Please be careful with such statements. It is not correct that LAMMPS requires these clang compiler versions. LAMMPS itself requires C++11 and thus supports a wide variety of compilers (back to GCC 4.8.x on CentOS 7 which is barely C++11 compatible).

This, however, is not true for Kokkos. LAMMPS 2 Aug 2023 has only been vetted with Kokkos 3.x, which requires a C++14 capable compiler. So by using a Kokkos 4.x version, you are taking a significant risk of incompatibilities; perhaps not in syntax (or else it would not compile), but in semantics.

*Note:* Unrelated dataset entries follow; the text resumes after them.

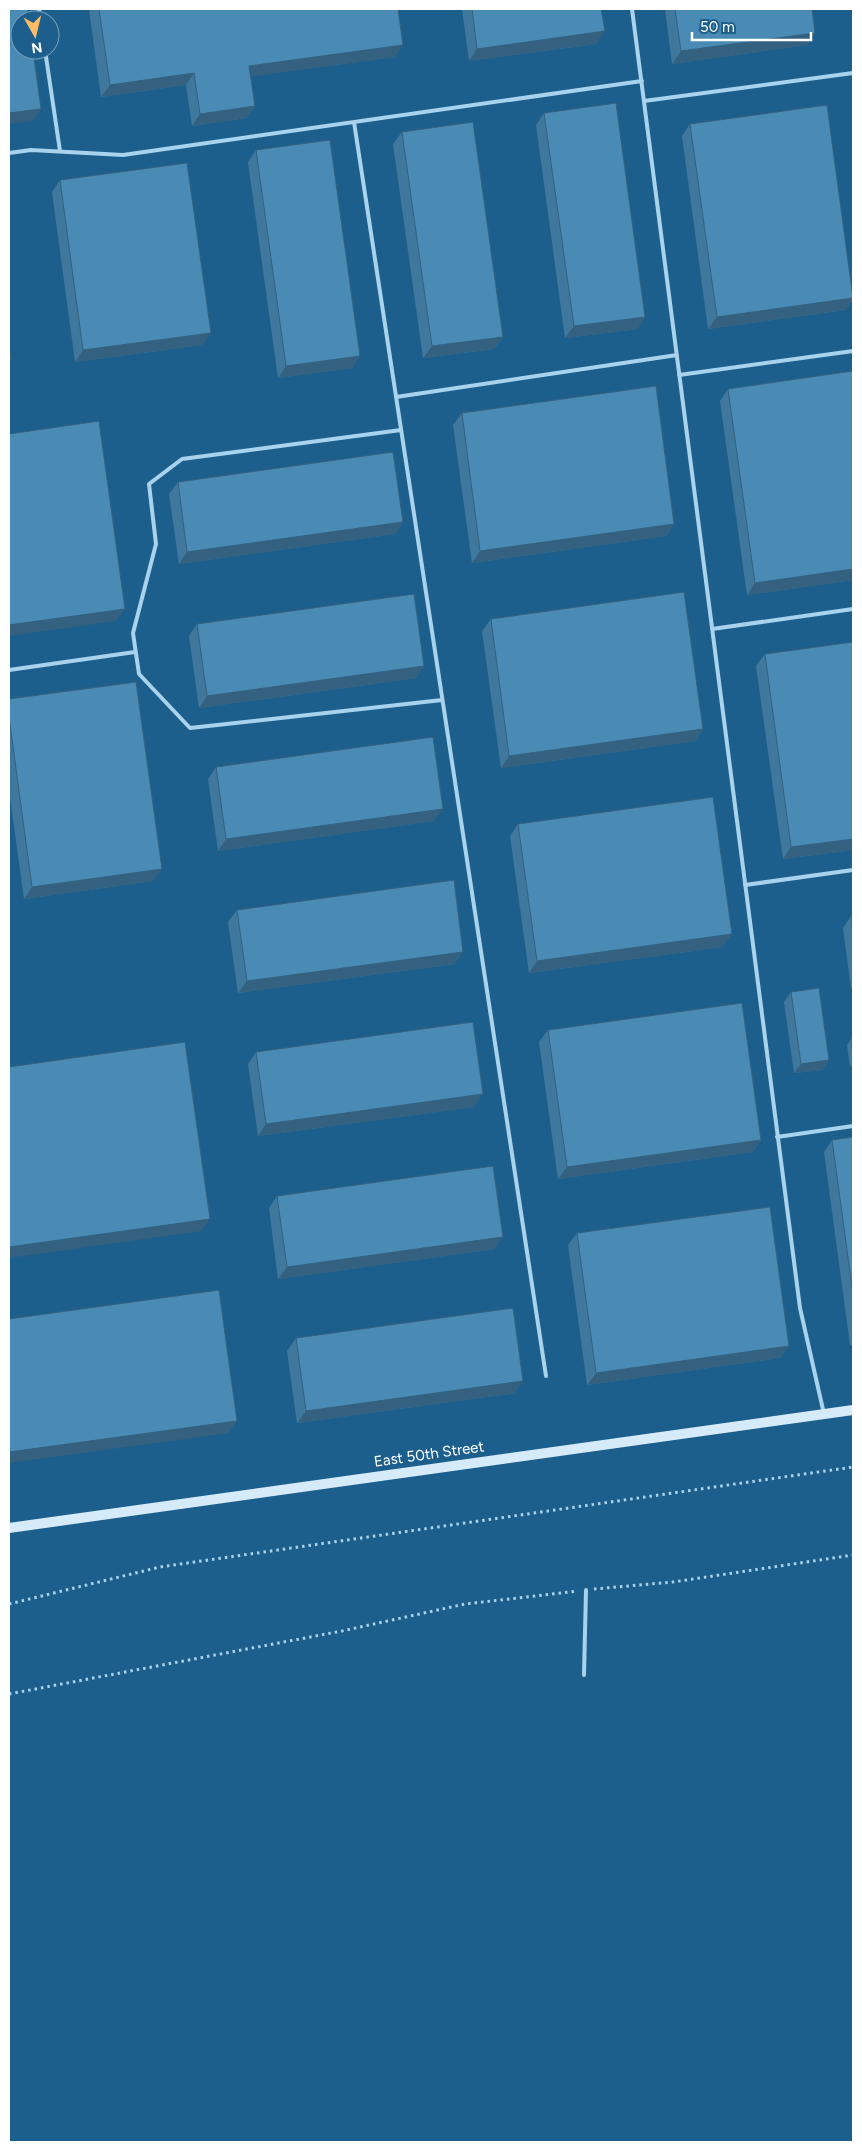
<svg xmlns="http://www.w3.org/2000/svg" width="862" height="2151" font-family="Figtree,sans-serif">
<rect width="100%" height="100%" fill="#1d5f8c"/>
<g fill="none" stroke-linecap="round" stroke-linejoin="round">
<path stroke="#a9d2ed" stroke-width="3" stroke-dasharray="2.5 4" stroke-linecap="butt" d="M594,1589l79,-7 180,-27
M9,1604l151,-37 693,-100
M9,1694l333,-63 123,-27 113,-13"/>
<path stroke="#a9d2ed" stroke-width="4" d="M39,9l1,11
M632,9l168,1299 24,106
M45,50l15,101
M644,101l209,-28
M354,122l192,1254
M9,153l22,-3 92,5 519,-74
M679,375l174,-24
M396,397l281,-42
M401,430l-219,29 -33,25 7,60 -23,89 6,41 51,54 252,-28
M712,629l141,-20
M9,670l126,-18
M745,885l108,-15
M777,1137l76,-11
M584,1675l2,-85"/>
<path stroke="#d5ebf9" stroke-width="10" d="M9,1528l844,-118"/>
</g>
<path fill="#40789d" d="M89,9h309l-3,48 -145,19 5,30 -9,12 -54,8 -6,-41 -85,12z
M462,9h139l-5,35 -127,17z
M665,9h147l3,24 -8,12 -135,19z
M544,113l101,204 -8,12 -72,9 -29,-213z
M690,124l163,170v5l-8,11 -137,19 -26,-193z
M402,132l101,205 -9,12 -71,9 -30,-214z
M256,150l104,206 -8,12 -74,10 -30,-216z
M60,180l142,165 -127,17 -23,-170z
M853,371v209l-106,15 -27,-194 8,-12z
M462,413l212,111 -8,12 -194,27 -19,-138z
M178,482l225,40 -8,12 -216,30 -10,-70z
M491,619l212,110 -8,12 -194,27 -19,-137z
M197,624l227,42 -8,12 -217,30 -10,-72z
M853,642v208l-70,9 -27,-193 9,-12z
M9,699l144,182 -129,18 -15,-109z
M216,767l218,54 -216,30 -10,-72z
M518,824l205,123 -194,26 -19,-137z
M237,910l218,54 -217,29 -10,-71z
M851,916h2v72h-2l-8,-60z
M791,992l38,68 -7,10 -28,3 -10,-71z
M548,1030l213,110 -9,12 -194,27 -19,-137z
M853,1038v28h-3l-3,-21 4,-6z
M256,1052l218,55 -216,29 -10,-72z
M853,1137v208h-3l-26,-193 8,-12z
M277,1196l218,53 -217,30 -9,-71z
M577,1233l212,113 -9,12 -193,27 -19,-140z
M296,1338l219,55 -218,30 -10,-72z"/>
<path fill="#34617f" d="M605,31l-9,13 -127,17 8,-12z
M815,33l-8,12 -135,19 9,-13z
M403,45l-8,12 -154,21 8,-12z
M194,73l-8,12 -85,12 9,-12z
M255,106l-9,12 -54,8 8,-12z
M41,109l-8,12 -24,3v-11z
M853,298l-8,12 -137,19 9,-12z
M645,317l-8,12 -72,9 9,-12z
M211,333l-9,12 -127,17 8,-12z
M503,337l-9,12 -71,9 9,-12z
M360,356l-8,12 -74,10 8,-12z
M403,522l-8,12 -216,30 8,-12z
M674,524l-8,12 -194,27 8,-12z
M853,569v11l-106,15 8,-12z
M125,609l-9,12 -107,15v-11z
M424,666l-8,12 -217,30 8,-12z
M703,729l-8,12 -194,27 8,-12z
M443,809l-9,12 -216,30 8,-12z
M853,839v11l-70,9 8,-12z
M162,869l-9,12 -129,18 8,-12z
M732,934l-9,13 -194,26 8,-12z
M463,952l-8,12 -217,29 9,-12z
M829,1060l-7,10 -28,3 7,-9z
M483,1094l-9,13 -216,29 8,-12z
M761,1140l-9,12 -194,27 9,-12z
M210,1219l-9,12 -192,27v-11z
M503,1237l-8,12 -217,30 9,-12z
M789,1346l-9,12 -193,27 9,-12z
M523,1381l-8,12 -218,30 9,-12z
M237,1421l-8,12 -220,30v-11z"/>
<path fill="#4a8bb6" stroke="#34617f" d="M9,9h18l2,11h-9v30h13l8,59 -32,4z
M99,9h299l5,36 -154,21 6,40 -55,8 -6,-41 -84,12z
M472,9h129l4,22 -128,18z
M675,9h137l3,24 -134,18z
M616,103l29,214 -71,9 -30,-213z
M827,105l26,193 -136,19 -27,-193z
M473,122l30,215 -71,9 -30,-214z
M330,140l30,216 -74,10 -30,-216z
M187,163l24,170 -128,17 -23,-170z
M9,344l2,16h-2z
M853,371v198l-98,14 -27,-194z
M656,386l18,138 -194,27 -18,-138z
M99,421l26,188 -116,16v-191z
M393,452l10,70 -216,30 -9,-70z
M684,592l19,137 -194,27 -18,-137z
M414,594l10,72 -217,30 -10,-72z
M853,642v197l-62,8 -26,-193z
M136,682l26,187 -130,18 -23,-170v-18z
M433,737l10,72 -217,30 -10,-72z
M713,797l19,137 -195,27 -19,-137z
M454,880l9,72 -216,29 -10,-71z
M851,916h2v16z
M819,988l10,72 -28,4 -10,-72z
M742,1003l19,137 -194,27 -19,-137z
M473,1022l10,72 -217,30 -10,-72z
M853,1038v14l-2,-13z
M185,1042l25,177 -201,28v-180z
M853,1137v157l-21,-154z
M493,1166l10,71 -216,30 -10,-71z
M770,1207l19,139 -193,27 -19,-140z
M219,1290l18,131 -228,31v-133z
M513,1308l10,73 -217,30 -10,-73z"/>
<g text-anchor="middle" stroke-width="4" stroke-linejoin="round" paint-order="stroke">
<g font-size="15" fill="#fff" stroke="#1d5f8c">
<text transform="translate(429 1454) rotate(-8)" y="5">East 50th Street</text>
</g>
</g>
<rect width="862" height="2151" fill="none" stroke="#ffffff" stroke-width="20"/>
<g transform="translate(35 35) rotate(172)"><circle r="24" fill="#1d5f8c" stroke="#779fba"/>
<path d="M0-4L9 19L0 12L-9 19Z" fill="#fdba67"/>
<text y="-8" font-size="14" font-weight="bold" text-anchor="middle" fill="#ffffff">N</text>
</g>
<path d="M692 32v8h119v-8" fill="none" stroke="#ffffff" stroke-width="2.5"/>
<text x="700" y="32" font-size="15" fill="#ffffff" stroke="#1d5f8c" stroke-width="4" paint-order="stroke">50 m</text>
</svg>
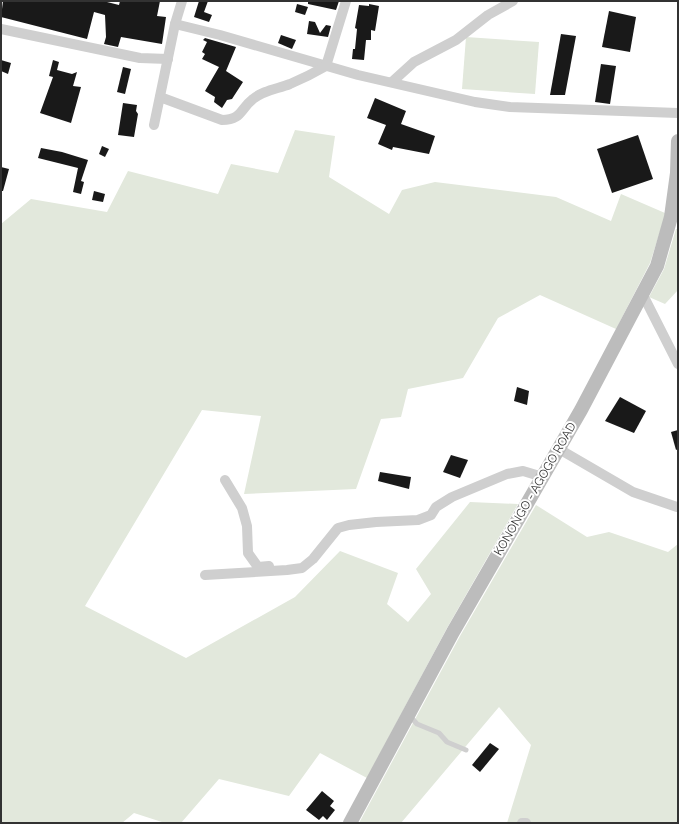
<svg xmlns="http://www.w3.org/2000/svg" width="679" height="824" font-family="Raleway,sans-serif">
<style>
.green{fill:#e2e8dc}
.building{fill:#191919}
.lines{fill:none;stroke-linecap:round;stroke-linejoin:round}
.service{stroke:#cfcfcf;stroke-width:5}
.minor{stroke:#cfcfcf;stroke-width:10}
.secondary{stroke:#bcbcbc;stroke-width:14}
.labels{text-anchor:middle;dominant-baseline:central;stroke-width:4;stroke-linejoin:round;paint-order:stroke}
.street-label{font-size:12px;fill:#323232;stroke:#fff}
</style>
<rect width="100%" height="100%" fill="#fff"/>
<!-- green -->
<g class="green">
<polygon points="466,37 539,42 535,94 462,89"/>
<polygon points="295,130 335,136 329,177 389,214 402,190 435,182 556,197 611,221 621,194 665,213 665,216 650,263 616,329 540,295 498,318 463,378 408,389 401,417 381,419 356,489 244,494 261,416 202,410 85,606 186,658 295,597 340,551 398,573 387,604 408,622 431,594 416,569 470,502 518,504 447,628 367,778 320,753 289,796 219,779 181,823 165,823 134,813 122,823 1,823 1,224 31,199 107,212 128,171 218,194 231,164 278,173"/>
<polygon points="676,229 678,229 678,290 665,304 649,297 664,269"/>
<polygon points="536,505 587,537 609,532 668,552 678,544 678,823 507,823 531,745 499,707 401,823 359,823 460,636"/>
</g>
<!-- building -->
<g class="building">
<polygon points="3,1 103,1 119,5 120,1 160,1 157,16 166,17 162,44 121,37 118,47 104,44 106,37 105,15 94,12 87,39 1,17"/>
<polygon points="199,1 208,1 204,12 212,15 209,22 194,17"/>
<polygon points="308,1 339,1 336,10 308,4"/>
<polygon points="297,4 308,7 305,15 295,12"/>
<polygon points="369,4 379,6 375,31 371,30 371,40 366,40 364,60 352,59 353,49 355,49 357,29 355,28 359,5 369,6"/>
<polygon points="609,11 636,17 630,52 602,47"/>
<polygon points="309,21 315,22 320,33 326,25 331,26 328,37 307,34"/>
<polygon points="561,34 576,36 565,95 550,95"/>
<polygon points="281,35 296,40 292,49 278,43"/>
<polygon points="205,38 236,47 226,71 243,82 232,99 227,100 222,108 214,102 215,97 205,91 219,67 202,59 205,54 202,52 207,42 203,40"/>
<polygon points="1,60 11,63 8,74 1,71"/>
<polygon points="53,60 59,62 57,70 72,74 77,72 73,86 81,87 71,123 40,113 53,77 49,76"/>
<polygon points="601,64 616,66 610,104 595,102"/>
<polygon points="123,67 131,69 125,94 117,92"/>
<polygon points="375,98 406,111 401,124 435,136 429,154 393,147 392,150 378,144 386,125 367,118"/>
<polygon points="123,103 137,105 136,111 138,114 134,137 118,135"/>
<polygon points="638,135 653,179 612,193 597,149"/>
<polygon points="102,146 109,149 105,157 99,154"/>
<polygon points="41,148 62,152 88,160 81,181 84,182 81,194 73,192 78,168 38,158"/>
<polygon points="1,167 9,169 3,191 1,191"/>
<polygon points="94,191 105,194 103,202 92,200"/>
<polygon points="517,387 529,391 527,405 514,401"/>
<polygon points="620,397 646,411 634,433 605,421"/>
<polygon points="678,430 678,449 676,450 671,432"/>
<polygon points="451,455 468,460 460,478 443,472"/>
<polygon points="380,472 411,477 409,489 378,481"/>
<polygon points="490,743 499,749 480,772 472,765"/>
<polygon points="322,791 334,801 330,806 335,810 327,820 323,816 319,820 306,810"/>
</g>
<g class="lines">
<!-- service -->
<polyline class="service" points="409,715 417,724 439,733 447,742 466,750"/>
<!-- minor -->
<g class="minor">
<polyline points="175,24 220,35 358,75 475,102 510,107 678,113"/>
<polyline points="1,29 140,58 168,59"/>
<polyline points="392,82 414,62 456,40 488,15 513,1"/>
<path d="M160,97L222,120C242,120 240,109 253,99C264,90 277,89 290,84C302,79 314,73 326,66L346,1"/>
<polyline points="154,125 175,24 182,1"/>
<polyline points="642,293 678,364"/>
<polyline points="559,449 633,492 677,507"/>
<polyline points="225,480 242,508 247,526 248,553 258,567 269,566"/>
<polyline points="205,575 287,570 302,568 313,559 338,528 349,525 376,522 418,520 431,515 436,507 452,497 507,474 523,471 543,477"/>
<polyline points="522,823 526,823"/>
</g>
<!-- secondary -->
<polyline class="secondary" points="350,823 453,632 581,410 657,266 671,217 677,173 678,141"/>
</g>
<g class="labels">
<!-- street labels -->
<g class="street-label">
<text transform="translate(535 489) rotate(-60)">KONONGO - AGOGO ROAD</text>
</g>
</g>
<!-- border -->
<rect width="679" height="824" fill="none" stroke="#323232" stroke-width="4"/>
</svg>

The current LAMMPS development version (hopefully released later today as new stable version), has been vetted with Kokkos 4.3.x and that requires C++17. I have been able to compile a LAMMPS executable with these sources including GPU support for an AMD GPU using the hipcc compiler which is based on Clang 17.

You have to check the release notes of Kokkos to determine which compilers are compatible with it. It may be that the conditions for your use mode (GPU support via Clang) may be different from requirements for Kokkos/OpenMP for Kokkos/HIP for example.

Apologies for my naive conclusion, I will be more careful next time. I really appreciate the clarification, I am still learning and this is incredibly helpful.

This works, thank you so much, is it possible to elaborate more on why this worked and why is it not the default?

The version of UCX used by some MPI does not support cudaMallocAsync. For more info see these links:

You are not the first person to have this issue and I’m to the point where I think we should change the default, at least until it gets fixed. I will plan to submit a PR.

1 Like

Thank you so much for the links, it helps a lot.